#### PAGINAFRAGMENT
Oosthoek Encyclopedie

Oosthoek's Uitgevers Mij. N.V (1916-1925)

Gepubliceerd op 16-06-2020

spelling

betekenis & definitie

v. (-en),

1. spellen: een naam opgeven door —;
2. systeem dat, regels die gevolgd worden bij het spellen, de algemeen gebruikelijke, al of niet officieel voorgeschreven schrijfwijze van de woorden (e); etymologische —, waarin de afkomst van de woorden herkenbaar is; fonologische —, waarin alleen de woordklanken weergegeven worden, zonder op de afkomst te letten;
3. vorm waarin woorden geschreven worden: de — van een woord vragen.

#### UITGELEZEN GEGEVENS
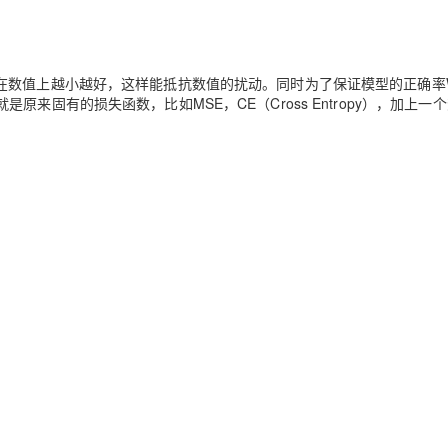
AI 应用
10分钟微调：让0.6B模型媲美235B模
多模态数据信
型
依托云原生高可用架构,实现Dify私有化部署
在数值上越小越好，这样能抵抗数值的扰动。同时为了保证模型的正确率
用1%尺寸在特定领域达到大模型90%以上效果
固有的损失函数，比如MSE，CE（Cross Entropy），加上一
一个 AI 助手
超强辅助，Bol
即刻拥有 DeepSeek-R1 满血版
在企业官网、通讯软件中为客户提供 AI 客服
多种方案随心选，轻松解锁专属 DeepSeek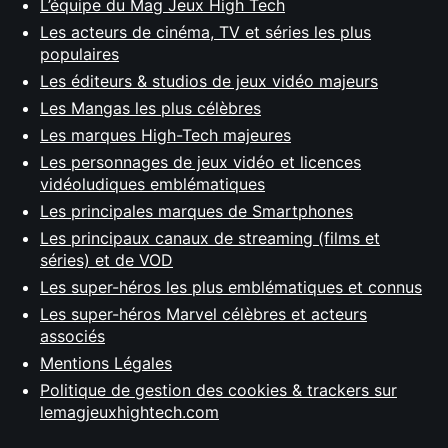
L’équipe du Mag Jeux High Tech
Les acteurs de cinéma, TV et séries les plus
populaires
Les éditeurs & studios de jeux vidéo majeurs
Les Mangas les plus célèbres
Les marques High-Tech majeures
Les personnages de jeux vidéo et licences
vidéoludiques emblématiques
Les principales marques de Smartphones
Les principaux canaux de streaming (films et
séries) et de VOD
Les super-héros les plus emblématiques et connus
Les super-héros Marvel célèbres et acteurs
associés
Mentions Légales
Politique de gestion des cookies & trackers sur
lemagjeuxhightech.com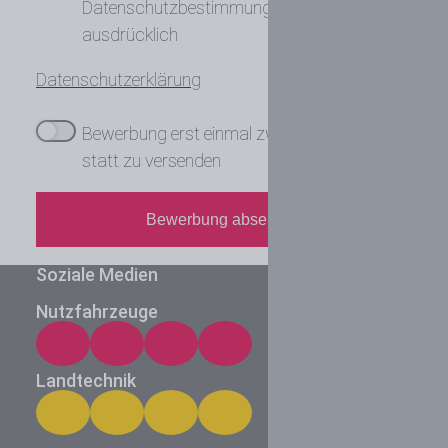
Datenschutzbestimmungen hiermit
ausdrücklich
Datenschutzerklärung
Bewerbung erst einmal zwischenspeichern
statt zu versenden
Bewerbung absenden
Soziale Medien
Nutzfahrzeuge
Landtechnik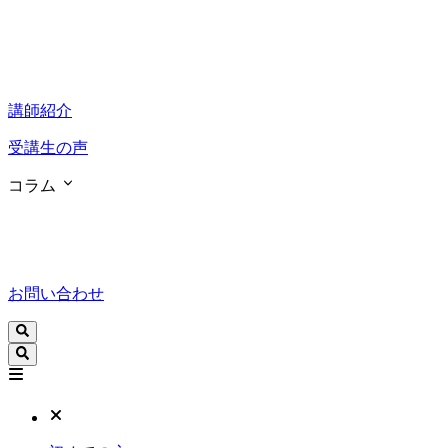
講師紹介
受講生の声
コラム
お問い合わせ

#### WAT TE DOEN
Geef een vervolg op het encyclopedieartikel over spelling, te beginnen na de laatste zin. Je hebt de records hier niet nodig.

#### RESULTAAT OEFENING
(e) De beste spelling is die waarbij systematisch één en hetzelfde teken voor één en hetzelfde ➝foneem wordt gebruikt. Het woord kat is dus b.v. adequaat gespeld omdat de drie erin optredende fonemen ieder door een ander teken worden weergegeven: het woord bed echter niet, omdat het foneem dat blijkens kat en vele andere woorden met t wordt weergegeven, hier met d wordt aangeduid, terwijl dit teken al gebruikt wordt voor de weergave van het eerste foneem van b.v. het woord dek. Gemeten naar deze eis van een één-tegen-één-verhouding tussen foneem en letterteken schieten vele schrijfwijzen vaak ernstig te kort. Ook het Nederlands schiet in dit opzicht te kort: het ě-foneem wordt nu eens door e (parel) dan weer door i (monnik) dan weer door ij (duidelijk) weergegeven; ij en ei worden gebruikt voor hetzelfde foneem enz. GESCHIEDENIS. Al in de 14e eeuw zijn in de Nederlanden pogingen gedaan om tot een zekere regulering te komen. Pas in de renaissancetijd, toen de taalcultuur beoefend werd, is daarin meer systeem gekomen. Dat blijkt uit ontwerpen als die van de Gentse drukker J.Lambrecht (Ned. spellijnghe, 1550), A.Sexagius (1576), P.Heuterus (1581) en de Twe-spraack (1584) van H.L.Spiegel, die overigens geen van alle ingang vonden.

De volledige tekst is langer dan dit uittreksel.